Job A: Which people are named in the Bilia call transcript below? List each one's name as the transcript gives it.

+++

I would now like to turn the conference over to Carl Fredrik, Investor Relations. Please go ahead.
Thank you very much, Dorothy, and good morning and welcome to Bilia's Q2 results presentation. As Dorothy said, my name is Carl Fredrik Ewetz, and I'm responsible for Investor Relations here at Bilia. And some of you might already have seen our report and noticed we report a stable set of figures, especially within Service. Remember, our Service Business represents between 60% and 70% of our profits, so very important.
We can go to the next slide, please, and that slide should be the agenda. It speaks for itself. But for you who are dialing in and are not able to see the slides, we will start with current market environment update. We will go through the results on the group level, and also dig into Service and the Car Business. Kristina will then focus on financial position, M&A and Mobility Care. And we'll end this call with an outlook for Q3.
And here to present the report is our CFO, Kristina Franzen; and our CEO, Per Avander. I'll leave the word to you, Per.
Okay. Thank you very much, and hello, everybody. Yes, next slide, the current market situation. As you know, we have rising inflation and higher interest rates in the world. There is a continued consolidation in the car industry, changes in the distribution models of cars. We have, for the moment, a lot of discussions about agency model, car sharing and subscriptions together with our manufacturers.
We have stable demand in Bilia for the Service Business, and we have strong demand for used cars, despite we have a lack of cars in stock. We had in the quarter a little bit weaker demand for new cars after the 1st of May. And as you have maybe read already, we have a record high order backlog, 29,000 new cars. Kristina?
Yes. Good morning, everybody. Before we move in to the group results then, I would just like to comment on the financial target that we announced on the Capital Market Day in Stockholm in May.

+++

Job B: Could you print the lines of the records below, starting at the line that has "την χώρα, από" and stopping after the line that has "του Παντάνγκ, αλλά"?

Collected data entries:
+++

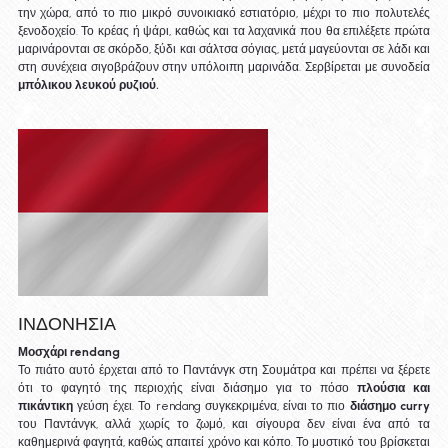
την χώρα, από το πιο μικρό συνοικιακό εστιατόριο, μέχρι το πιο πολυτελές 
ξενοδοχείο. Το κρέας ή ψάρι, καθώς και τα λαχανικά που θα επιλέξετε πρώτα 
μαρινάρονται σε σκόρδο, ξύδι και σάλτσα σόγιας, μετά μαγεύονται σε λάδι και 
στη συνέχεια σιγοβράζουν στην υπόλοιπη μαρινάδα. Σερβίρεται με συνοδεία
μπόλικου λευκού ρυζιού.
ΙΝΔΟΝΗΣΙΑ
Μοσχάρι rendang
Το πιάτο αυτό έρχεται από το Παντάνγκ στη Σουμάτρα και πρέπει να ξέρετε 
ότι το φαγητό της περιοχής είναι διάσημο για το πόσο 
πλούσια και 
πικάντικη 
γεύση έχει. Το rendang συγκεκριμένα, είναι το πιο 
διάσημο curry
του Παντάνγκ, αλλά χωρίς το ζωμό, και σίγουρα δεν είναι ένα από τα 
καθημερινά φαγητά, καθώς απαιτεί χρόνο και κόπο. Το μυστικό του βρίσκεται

+++

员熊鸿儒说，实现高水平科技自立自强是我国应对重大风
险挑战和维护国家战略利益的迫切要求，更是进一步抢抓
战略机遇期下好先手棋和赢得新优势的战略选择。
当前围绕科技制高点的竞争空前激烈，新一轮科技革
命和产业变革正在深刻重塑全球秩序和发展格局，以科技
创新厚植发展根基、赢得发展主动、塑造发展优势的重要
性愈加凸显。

+++

Output A:
- Dorothy
- Carl Fredrik Ewetz
- Kristina Franzen
- Per Avander

Output B:
την χώρα, από το πιο μικρό συνοικιακό εστιατόριο, μέχρι το πιο πολυτελές 
ξενοδοχείο. Το κρέας ή ψάρι, καθώς και τα λαχανικά που θα επιλέξετε πρώτα 
μαρινάρονται σε σκόρδο, ξύδι και σάλτσα σόγιας, μετά μαγεύονται σε λάδι και 
στη συνέχεια σιγοβράζουν στην υπόλοιπη μαρινάδα. Σερβίρεται με συνοδεία
μπόλικου λευκού ρυζιού.
ΙΝΔΟΝΗΣΙΑ
Μοσχάρι rendang
Το πιάτο αυτό έρχεται από το Παντάνγκ στη Σουμάτρα και πρέπει να ξέρετε 
ότι το φαγητό της περιοχής είναι διάσημο για το πόσο 
πλούσια και 
πικάντικη 
γεύση έχει. Το rendang συγκεκριμένα, είναι το πιο 
διάσημο curry
του Παντάνγκ, αλλά χωρίς το ζωμό, και σίγουρα δεν είναι ένα από τα 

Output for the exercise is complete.